This is Doom, running headless, on Ubuntu Arm… on a satellite

Ólafur Waage has an unusual take on "will it run Doom?"

Ubuntu Summit Doom takes place on Mars, but up until recently, it has only been played on Earth. However, at the Ubuntu Summit, one enterprising developer explained how he extended the well-established "will it run Doom?" meme all the way into space.

When it was first introduced, id Software's Doom demanded a fairly capable 486 PC, and its ability to offer head-to-head play over an IPX/SPX LAN was radical – and brought down a few such networks. By 2011 The Register did a twentieth anniversary retrospective, long enough ago that it was followed by others when it turned 25 and again for its 30th anniversary.

Doom's longevity comes partly because, back in 1997, id released its source code, leading to lots of ports and revivals. For instance, there's a C++ version of Doom, whose relevance will become apparent soon. There are also other ports, such as Chocolate Doom (the name is a pun on "vanilla Doom"). And of course, ports to very unexpected hardware, such as the famous 2020 one to a digital pregnancy test.

Meanwhile, back in what might tenuously be called the real world, noted Internet humorist and programmer Ólafur Waage presented a talk at the Ubuntu Summit on what might be seen as one logical extreme: Doom in space. In this he recounted his efforts to get Doom running on the hardware of the European Space Agency's intentionally-hackable OPS-SAT satellite. This was not a very recent project – the "flying laboratory" was deliberately de-orbited back in 2024.

He's talked about the effort before, and one version can be seen on YouTube. He's also uploaded the source code including his various adaptations and changes, and you can peruse the repository on GitHub, including various notes and links. He worked out the details alongside ESA researcher Georges Labrèche, who as inspiration points to a classic Saturday Morning Breakfast Cereal comic.

Youtube video

The relevance to an Ubuntu event was that OPS-SAT ran Ubuntu on its dual-core ARM9 chip – specifically, Ubuntu 18.04 LTS. It's not practical or safe to run do-release-upgrade on something that's not on the same planet, so "Bionic Beaver" it had to be. Plus, because this was an unmanned satellite which he described as being "about the size of a carry-on bag", there was nobody there to look at it, and so the bird had no display. You can't see the game running. That was no problem, as Waage had already worked on Headless Doom. In that post, he examines the issues of running Doom in a CI:CD pipeline, such as controlling the game's pseudo-randomness, disabling any display output, and making it able to run in a predictable way that can be timed and checked for repeatability and reliability.

▸ Stated exercise 1
Answer these questions from the article about running Doom on a satellite.
(a) In what year did id release the source code of Doom?
(b) Which Ubuntu release ran on the OPS-SAT satellite?
(c) In what year was OPS-SAT de-orbited?
▸ Stated exercise 2
Translate this sentence from the article about running Doom on a satellite into Spanish: "Doom's longevity comes partly because, back in 1997, id released its source code, leading to lots of ports and revivals."

(Collected data entries)
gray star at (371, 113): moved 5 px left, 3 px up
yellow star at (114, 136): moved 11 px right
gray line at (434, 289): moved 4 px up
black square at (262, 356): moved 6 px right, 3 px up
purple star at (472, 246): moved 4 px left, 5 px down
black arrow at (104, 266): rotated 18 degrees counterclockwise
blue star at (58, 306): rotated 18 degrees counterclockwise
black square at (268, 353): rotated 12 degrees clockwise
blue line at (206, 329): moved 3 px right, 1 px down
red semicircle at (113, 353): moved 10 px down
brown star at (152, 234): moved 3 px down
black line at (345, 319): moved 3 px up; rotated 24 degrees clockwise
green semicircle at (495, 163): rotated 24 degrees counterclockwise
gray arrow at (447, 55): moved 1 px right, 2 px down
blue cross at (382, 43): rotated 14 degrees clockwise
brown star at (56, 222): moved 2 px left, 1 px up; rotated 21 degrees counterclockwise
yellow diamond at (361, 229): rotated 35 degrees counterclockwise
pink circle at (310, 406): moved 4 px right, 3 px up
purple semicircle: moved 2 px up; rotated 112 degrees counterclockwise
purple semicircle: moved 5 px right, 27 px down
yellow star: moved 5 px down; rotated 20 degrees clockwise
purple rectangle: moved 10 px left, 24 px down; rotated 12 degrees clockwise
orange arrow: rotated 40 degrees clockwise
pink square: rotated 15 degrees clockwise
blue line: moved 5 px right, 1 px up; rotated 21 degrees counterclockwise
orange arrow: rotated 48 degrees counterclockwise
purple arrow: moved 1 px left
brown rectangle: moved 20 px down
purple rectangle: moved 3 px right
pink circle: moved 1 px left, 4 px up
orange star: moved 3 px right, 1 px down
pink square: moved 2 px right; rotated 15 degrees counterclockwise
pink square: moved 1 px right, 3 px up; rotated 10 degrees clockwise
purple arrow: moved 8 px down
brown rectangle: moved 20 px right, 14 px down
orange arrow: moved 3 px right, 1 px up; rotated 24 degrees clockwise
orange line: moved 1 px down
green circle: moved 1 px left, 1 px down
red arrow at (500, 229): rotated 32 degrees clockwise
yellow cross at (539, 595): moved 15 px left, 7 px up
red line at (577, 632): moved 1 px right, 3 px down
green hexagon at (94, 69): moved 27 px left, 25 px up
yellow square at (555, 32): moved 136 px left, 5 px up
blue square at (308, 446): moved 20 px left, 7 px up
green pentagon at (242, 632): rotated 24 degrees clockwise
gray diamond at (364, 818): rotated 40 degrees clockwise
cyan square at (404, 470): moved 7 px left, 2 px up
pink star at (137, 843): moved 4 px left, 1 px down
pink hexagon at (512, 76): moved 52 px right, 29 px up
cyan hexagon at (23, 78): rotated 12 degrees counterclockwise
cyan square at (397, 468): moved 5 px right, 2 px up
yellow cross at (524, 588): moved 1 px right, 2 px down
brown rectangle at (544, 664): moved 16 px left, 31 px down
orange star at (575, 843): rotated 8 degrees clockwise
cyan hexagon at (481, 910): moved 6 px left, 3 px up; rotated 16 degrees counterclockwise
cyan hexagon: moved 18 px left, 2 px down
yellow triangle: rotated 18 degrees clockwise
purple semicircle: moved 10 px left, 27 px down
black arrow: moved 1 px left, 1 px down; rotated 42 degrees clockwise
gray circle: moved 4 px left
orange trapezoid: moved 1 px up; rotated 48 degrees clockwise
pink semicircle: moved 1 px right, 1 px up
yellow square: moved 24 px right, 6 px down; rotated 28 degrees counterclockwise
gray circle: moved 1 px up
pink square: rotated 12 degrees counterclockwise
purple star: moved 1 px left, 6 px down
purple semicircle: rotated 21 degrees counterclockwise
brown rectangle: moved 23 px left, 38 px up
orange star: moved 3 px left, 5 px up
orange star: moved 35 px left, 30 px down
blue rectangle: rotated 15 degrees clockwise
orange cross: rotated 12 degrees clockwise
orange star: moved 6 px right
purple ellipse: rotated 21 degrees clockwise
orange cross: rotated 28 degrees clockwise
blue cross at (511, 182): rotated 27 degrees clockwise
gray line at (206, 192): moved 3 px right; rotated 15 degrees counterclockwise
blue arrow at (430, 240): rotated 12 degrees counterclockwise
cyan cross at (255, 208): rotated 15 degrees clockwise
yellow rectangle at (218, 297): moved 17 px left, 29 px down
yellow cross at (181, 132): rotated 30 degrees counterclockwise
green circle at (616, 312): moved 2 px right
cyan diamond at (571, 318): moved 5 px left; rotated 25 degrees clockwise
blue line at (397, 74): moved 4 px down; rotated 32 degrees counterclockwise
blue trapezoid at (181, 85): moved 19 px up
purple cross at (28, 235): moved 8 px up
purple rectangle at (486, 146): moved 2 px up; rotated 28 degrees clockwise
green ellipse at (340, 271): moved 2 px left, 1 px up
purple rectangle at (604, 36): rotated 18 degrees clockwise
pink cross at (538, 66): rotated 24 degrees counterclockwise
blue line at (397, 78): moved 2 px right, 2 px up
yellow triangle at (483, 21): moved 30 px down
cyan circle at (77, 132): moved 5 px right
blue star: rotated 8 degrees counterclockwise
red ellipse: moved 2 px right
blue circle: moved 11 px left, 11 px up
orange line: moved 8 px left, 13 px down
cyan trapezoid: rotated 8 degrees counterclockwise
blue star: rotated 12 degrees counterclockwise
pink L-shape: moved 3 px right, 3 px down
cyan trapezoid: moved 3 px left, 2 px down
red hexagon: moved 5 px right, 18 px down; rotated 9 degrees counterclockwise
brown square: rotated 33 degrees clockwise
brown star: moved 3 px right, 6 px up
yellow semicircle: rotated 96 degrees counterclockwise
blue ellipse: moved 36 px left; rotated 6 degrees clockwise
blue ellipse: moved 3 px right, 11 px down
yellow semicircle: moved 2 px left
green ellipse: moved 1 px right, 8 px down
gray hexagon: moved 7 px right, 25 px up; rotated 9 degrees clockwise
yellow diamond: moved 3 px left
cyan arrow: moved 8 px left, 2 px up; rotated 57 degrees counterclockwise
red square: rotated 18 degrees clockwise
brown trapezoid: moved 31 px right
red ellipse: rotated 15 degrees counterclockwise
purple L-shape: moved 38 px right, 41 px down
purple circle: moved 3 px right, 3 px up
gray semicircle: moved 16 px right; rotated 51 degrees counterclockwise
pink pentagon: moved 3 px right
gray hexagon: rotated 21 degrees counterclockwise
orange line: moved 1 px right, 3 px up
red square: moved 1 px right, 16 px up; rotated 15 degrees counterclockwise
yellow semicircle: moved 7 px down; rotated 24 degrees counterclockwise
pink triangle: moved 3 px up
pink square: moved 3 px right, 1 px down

▸ Exercise answer 1
(a) 1997
(b) Ubuntu 18.04 LTS ("Bionic Beaver")
(c) 2024

▸ Exercise answer 2
La longevidad de Doom se debe en parte a que, allá por 1997, id publicó su código fuente, lo que dio lugar a muchas adaptaciones a otras plataformas y reediciones.